I remember those traveling days. I don't really miss them although I do miss one of the locations.
I'm currently in nursing school and I want to get into traveling nursing. I watched my mom do a little travel nursing and it helped her figure out where she eventually wanted to settle down. I think my main fear would be about making friends, so its great to hear that people still respond to the good old "please hangout with me" :)
I am studying to be an RN and I always thought it would be neat to be a traveling nurse. I am extremely introverted and not as brave as you, not sure if that would work for me. I like reading your posts, thanks for sharing!
I'm so glad to have found your blog and this post! I am starting my first assignment in North Carolina at the first of June. The one thing I'm most terrified of is how I will make friends, even though I'm traveling with someone. You have given me some balls with this!

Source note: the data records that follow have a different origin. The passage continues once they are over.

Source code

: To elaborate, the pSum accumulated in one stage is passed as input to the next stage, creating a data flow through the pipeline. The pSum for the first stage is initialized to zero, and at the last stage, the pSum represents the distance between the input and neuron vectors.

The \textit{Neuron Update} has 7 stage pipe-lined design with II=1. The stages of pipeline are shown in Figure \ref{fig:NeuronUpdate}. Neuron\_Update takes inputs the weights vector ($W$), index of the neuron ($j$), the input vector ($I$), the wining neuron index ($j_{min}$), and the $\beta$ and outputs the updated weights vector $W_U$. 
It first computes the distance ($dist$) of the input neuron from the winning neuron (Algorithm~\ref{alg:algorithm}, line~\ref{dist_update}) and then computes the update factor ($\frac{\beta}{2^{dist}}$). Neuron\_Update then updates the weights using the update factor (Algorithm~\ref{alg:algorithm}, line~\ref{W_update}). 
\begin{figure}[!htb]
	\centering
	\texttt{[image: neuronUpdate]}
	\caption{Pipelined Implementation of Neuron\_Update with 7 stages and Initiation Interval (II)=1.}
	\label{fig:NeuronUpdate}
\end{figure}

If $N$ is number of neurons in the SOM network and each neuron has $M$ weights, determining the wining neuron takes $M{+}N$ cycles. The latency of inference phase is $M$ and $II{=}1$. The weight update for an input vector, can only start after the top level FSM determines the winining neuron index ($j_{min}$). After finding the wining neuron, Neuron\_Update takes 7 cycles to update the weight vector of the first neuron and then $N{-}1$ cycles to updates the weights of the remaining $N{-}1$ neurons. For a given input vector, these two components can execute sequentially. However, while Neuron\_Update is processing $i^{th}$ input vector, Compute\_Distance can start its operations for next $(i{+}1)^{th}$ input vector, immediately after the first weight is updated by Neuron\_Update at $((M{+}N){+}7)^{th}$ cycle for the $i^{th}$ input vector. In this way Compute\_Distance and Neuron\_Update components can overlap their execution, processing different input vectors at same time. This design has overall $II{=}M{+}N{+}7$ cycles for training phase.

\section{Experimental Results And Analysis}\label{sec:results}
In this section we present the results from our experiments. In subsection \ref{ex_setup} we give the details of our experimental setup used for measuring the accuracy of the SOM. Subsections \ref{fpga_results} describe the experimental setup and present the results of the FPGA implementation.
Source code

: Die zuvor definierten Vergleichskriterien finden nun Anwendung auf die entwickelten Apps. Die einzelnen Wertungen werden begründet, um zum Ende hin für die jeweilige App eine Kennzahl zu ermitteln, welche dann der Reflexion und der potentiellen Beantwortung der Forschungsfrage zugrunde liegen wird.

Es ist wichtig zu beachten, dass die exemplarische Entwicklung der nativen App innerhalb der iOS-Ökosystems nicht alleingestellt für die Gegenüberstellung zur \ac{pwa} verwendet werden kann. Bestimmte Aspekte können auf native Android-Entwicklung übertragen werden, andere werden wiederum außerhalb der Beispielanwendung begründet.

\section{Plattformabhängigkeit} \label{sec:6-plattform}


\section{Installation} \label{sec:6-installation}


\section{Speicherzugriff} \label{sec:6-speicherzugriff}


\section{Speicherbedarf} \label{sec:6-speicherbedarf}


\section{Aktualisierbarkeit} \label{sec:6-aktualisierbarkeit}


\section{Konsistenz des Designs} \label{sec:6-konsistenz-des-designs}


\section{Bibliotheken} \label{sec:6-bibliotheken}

I feel you. Love, lonely navy wife. (I'm basically a funny internet cat video encyclopedia)
I am an extreme introvert, and I have just gone through a divorce. So unless I want to be celibate for the remainder of my life, I have to "get out there" and meet people. Yay, or something.
I have found it immensely useful to treat the whole awkward social thing as if it were a play, and I one of the actors. I behave as I think an extrovert would, I'd I'll be damned if it isn't working! So maybe you could try that as well?